Poor Ford Foster's heart sank within him, but he saw a resolute look on "Captain Kinzer's" face which gave him a little confidence, and he turned to look at the surf. The only way for the "Swallow" to penetrate that dangerous barrier of broken water was to "take it nose on," as Dick Lee expressed it, and that was clearly what Dab Kinzer intended.
There were places of comparative smoothness, here and there, in the foaming and plunging line, but they were bad enough, at the best, and would have been a great deal worse but for that stiff breeze off shore.
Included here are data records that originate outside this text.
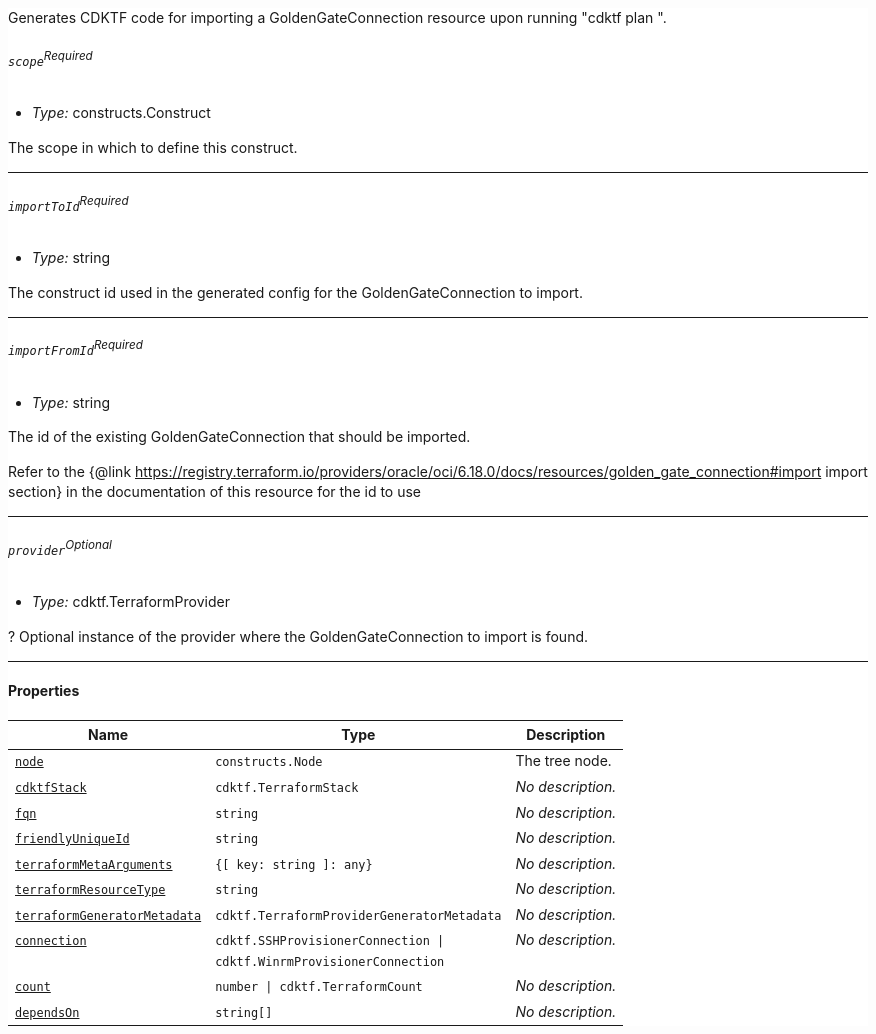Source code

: Generates CDKTF code for importing a GoldenGateConnection resource upon running "cdktf plan <stack-name>".

###### `scope`<sup>Required</sup> <a name="scope" id="rhizo-co-terraform-provider-oci.goldenGateConnection.GoldenGateConnection.generateConfigForImport.parameter.scope"></a>

- *Type:* constructs.Construct

The scope in which to define this construct.

---

###### `importToId`<sup>Required</sup> <a name="importToId" id="rhizo-co-terraform-provider-oci.goldenGateConnection.GoldenGateConnection.generateConfigForImport.parameter.importToId"></a>

- *Type:* string

The construct id used in the generated config for the GoldenGateConnection to import.

---

###### `importFromId`<sup>Required</sup> <a name="importFromId" id="rhizo-co-terraform-provider-oci.goldenGateConnection.GoldenGateConnection.generateConfigForImport.parameter.importFromId"></a>

- *Type:* string

The id of the existing GoldenGateConnection that should be imported.

Refer to the {@link https://registry.terraform.io/providers/oracle/oci/6.18.0/docs/resources/golden_gate_connection#import import section} in the documentation of this resource for the id to use

---

###### `provider`<sup>Optional</sup> <a name="provider" id="rhizo-co-terraform-provider-oci.goldenGateConnection.GoldenGateConnection.generateConfigForImport.parameter.provider"></a>

- *Type:* cdktf.TerraformProvider

? Optional instance of the provider where the GoldenGateConnection to import is found.

---

#### Properties <a name="Properties" id="Properties"></a>

| **Name** | **Type** | **Description** |
| --- | --- | --- |
| <code><a href="#rhizo-co-terraform-provider-oci.goldenGateConnection.GoldenGateConnection.property.node">node</a></code> | <code>constructs.Node</code> | The tree node. |
| <code><a href="#rhizo-co-terraform-provider-oci.goldenGateConnection.GoldenGateConnection.property.cdktfStack">cdktfStack</a></code> | <code>cdktf.TerraformStack</code> | *No description.* |
| <code><a href="#rhizo-co-terraform-provider-oci.goldenGateConnection.GoldenGateConnection.property.fqn">fqn</a></code> | <code>string</code> | *No description.* |
| <code><a href="#rhizo-co-terraform-provider-oci.goldenGateConnection.GoldenGateConnection.property.friendlyUniqueId">friendlyUniqueId</a></code> | <code>string</code> | *No description.* |
| <code><a href="#rhizo-co-terraform-provider-oci.goldenGateConnection.GoldenGateConnection.property.terraformMetaArguments">terraformMetaArguments</a></code> | <code>{[ key: string ]: any}</code> | *No description.* |
| <code><a href="#rhizo-co-terraform-provider-oci.goldenGateConnection.GoldenGateConnection.property.terraformResourceType">terraformResourceType</a></code> | <code>string</code> | *No description.* |
| <code><a href="#rhizo-co-terraform-provider-oci.goldenGateConnection.GoldenGateConnection.property.terraformGeneratorMetadata">terraformGeneratorMetadata</a></code> | <code>cdktf.TerraformProviderGeneratorMetadata</code> | *No description.* |
| <code><a href="#rhizo-co-terraform-provider-oci.goldenGateConnection.GoldenGateConnection.property.connection">connection</a></code> | <code>cdktf.SSHProvisionerConnection \| cdktf.WinrmProvisionerConnection</code> | *No description.* |
| <code><a href="#rhizo-co-terraform-provider-oci.goldenGateConnection.GoldenGateConnection.property.count">count</a></code> | <code>number \| cdktf.TerraformCount</code> | *No description.* |
| <code><a href="#rhizo-co-terraform-provider-oci.goldenGateConnection.GoldenGateConnection.property.dependsOn">dependsOn</a></code> | <code>string[]</code> | *No description.* |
Bows foremost, full sail, rising like a cork on the long, strong billows, which would have rolled her over and over if she had not been really so skillfully handled,—once or twice pitching dangerously, and shipping water enough to wet her brave young mariners to the skin, and call for vigorous baling afterward,—the "Swallow" battled gallantly with her danger for a few minutes, and then Dab Kinzer shouted:
"Hurrah, boys! We're out at sea!"
"Dat's so," said Dick.
"So it is," remarked Ford, a little gloomily; "but how will we ever get ashore again?"
"Well," replied Dab, "if it doesn't come on to blow too hard, we'll run right on down the coast. If the wind lulled, or whopped around a little, we'd find our way in, easy enough, long before night. We might have a tough time beating home across the bay. Anyhow, we're safe enough now."
"How about fishing?"
"Guess we wont bother 'em much, but you might try for a blue fish. Sometimes they're capital fun, right along here."